Q: Do you need special skills or qualifications to use RTK surveying? Can one person handle it? A: RTK surveying itself does not require special national qualifications. With a basic understanding of device operation and positioning principles, it can be used even by non-surveyors. Unlike traditional total station work, there is no need for an assistant to hold a prism, and in principle one-person operation is possible. Positioning apps on site provide guidance, so advanced skills such as instrument leveling or angle reading are not required. However, judging the accuracy of obtained coordinates and reflecting survey results in drawings requires some knowledge of surveying standards and coordinate systems. Also, for official survey deliverables, it is still advisable to perform work under the supervision of a licensed surveyor.

Q: Can RTK surveying be done at sites without network connectivity, such as mountainous areas? A: Yes. Network RTK correction information is typically delivered via mobile networks, but in areas without mobile coverage there is an option to use the QZSS (Michibiki) “CLAS” augmentation signals. CLAS-compatible RTK receivers can receive correction information from satellites and maintain centimeter-level positioning (half-inch accuracy) even in mobile network dead zones. However, in dense forests where sky visibility itself is poor, satellite signals may not be received and RTK solutions may fail to obtain a fixed solution. In such cases, measures such as temporarily surveying from an open location and transferring relative positions, or combining with traditional methods, may be necessary.

Q: Introducing RTK seems costly—does it offer good cost-effectiveness? A: Introducing RTK requires initial investments in receivers and possibly correction service subscriptions, but the efficiency gains often make it cost-effective. For example, if a survey that previously required two people a full day can be completed by one person in a few hours, labor cost savings can be substantial. Recently, low-cost smartphone-compatible RTK receivers and monthly subscription correction services have become available, so high-precision positioning is attainable without the hundreds-of-thousands-of-dollars investments of the past. Considering productivity improvements and labor savings on site, RTK typically provides very high cost-effectiveness.

Q: If we have RTK, can we stop using total stations and levels altogether?
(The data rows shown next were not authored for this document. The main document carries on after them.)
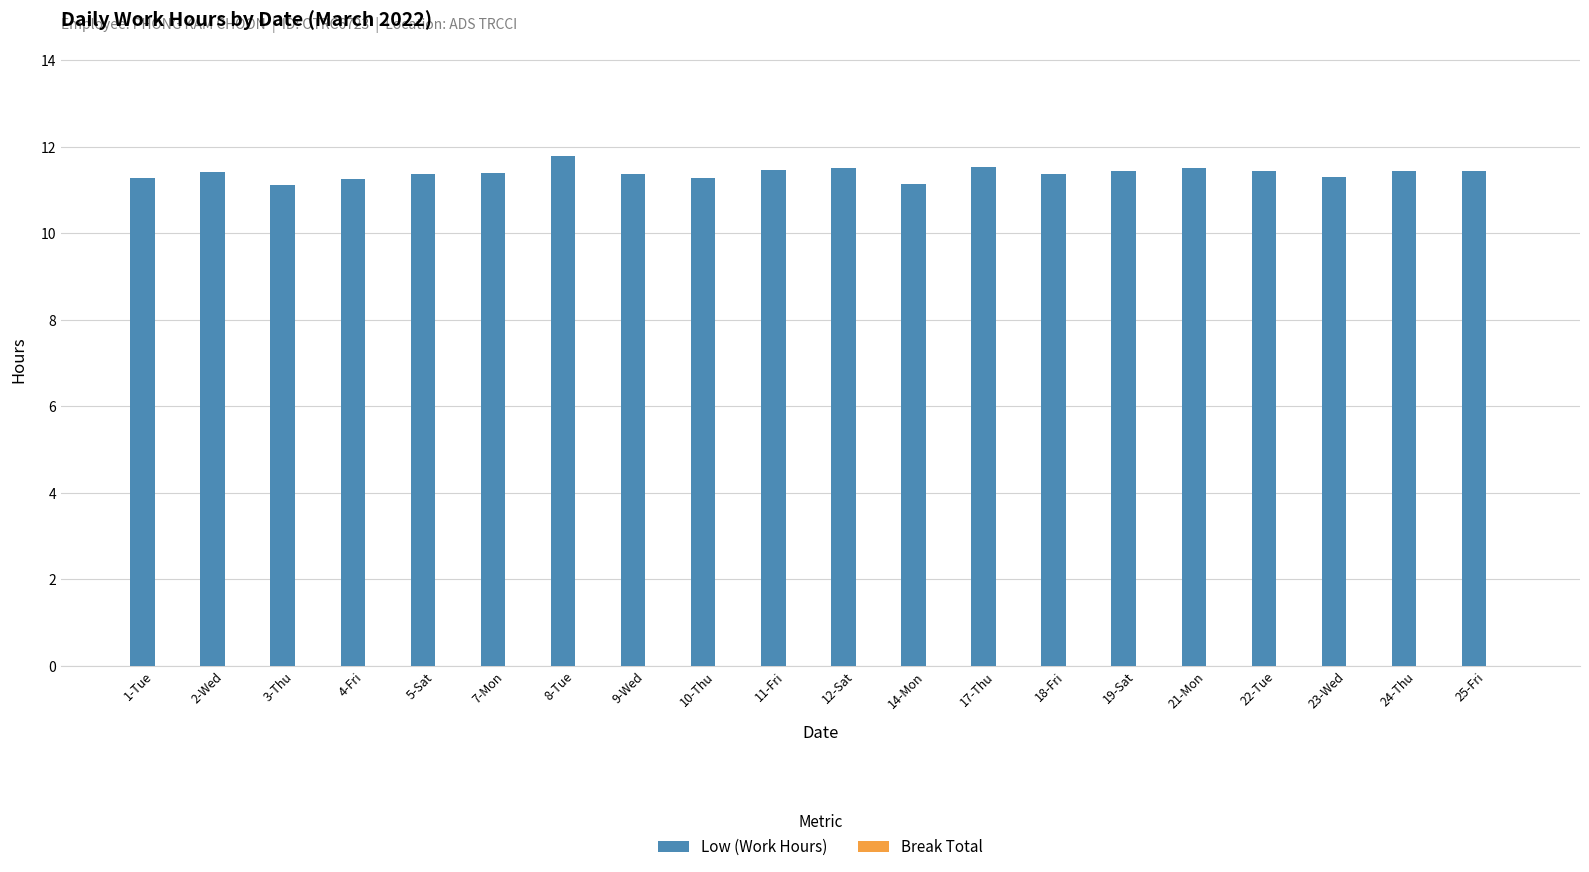

What is the label of the 6th bar from the right?

19-Sat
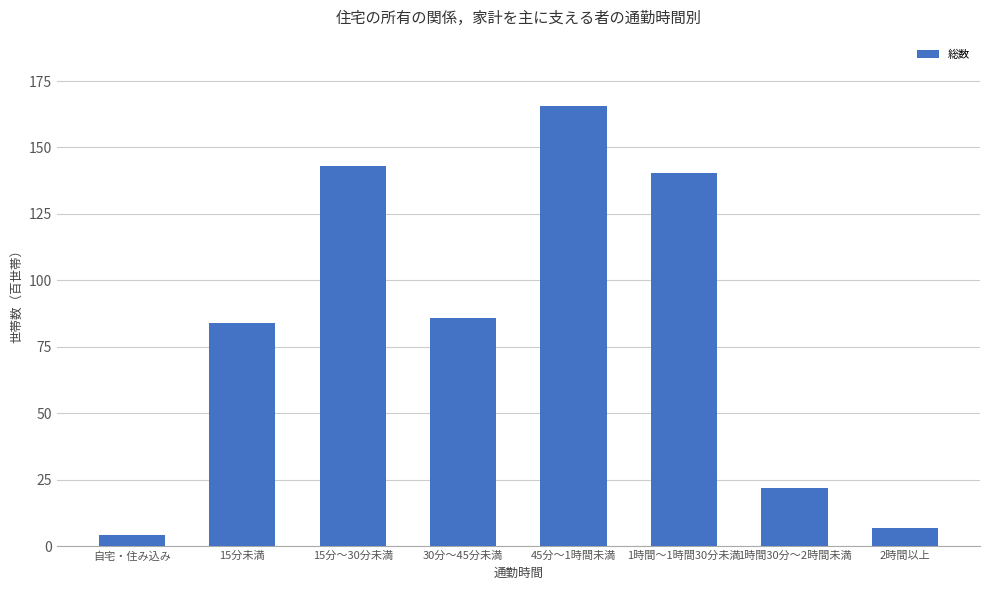

What is the value of the 2nd bar from the left?

84.0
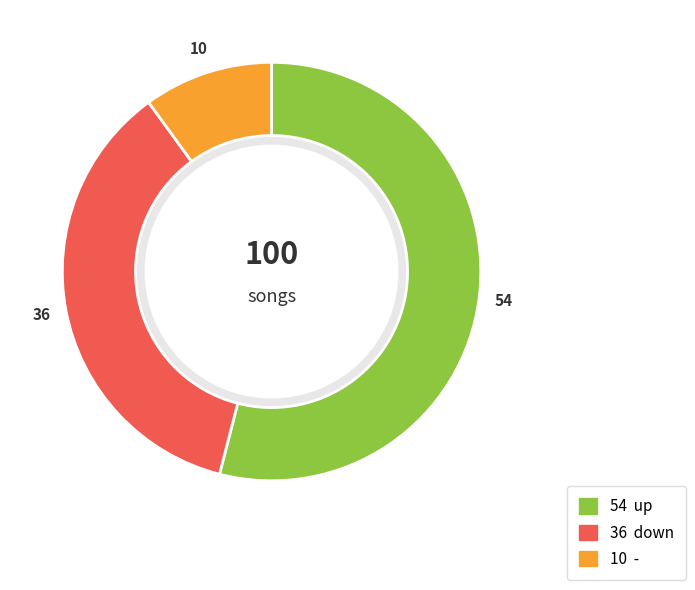

What is the smallest slice in the pie chart?

-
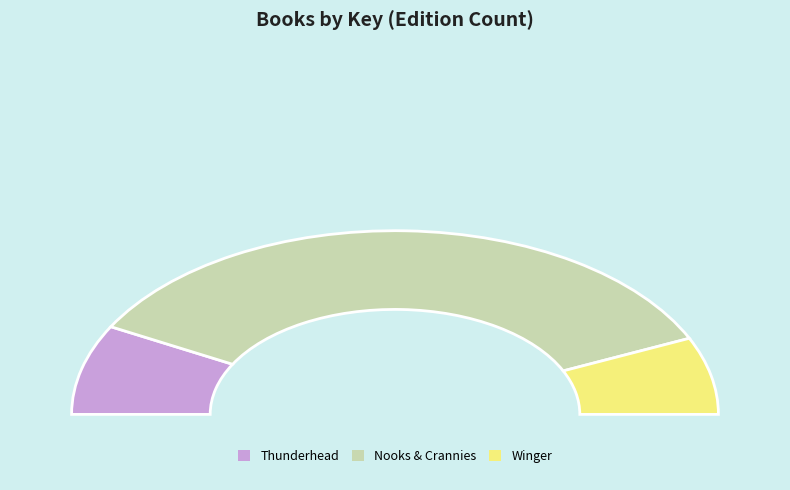

Which category has the biggest portion of the pie?

Nooks & Crannies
A: RTK streamlines many surveying tasks, but traditional instruments still have roles in certain situations. For example, in tunnels or building interiors where satellite signals cannot reach, total stations and levels remain indispensable. Also, for short-distance leveling requiring millimeter precision or equipment alignment measurements, optical instruments can be more reliable. Therefore, rather than replacing all traditional instruments with RTK, it is recommended to use RTK for outdoor wide-area surveys and complement it with optical instruments for fine, detailed measurements. Using both appropriately will balance productivity and accuracy across surveying tasks.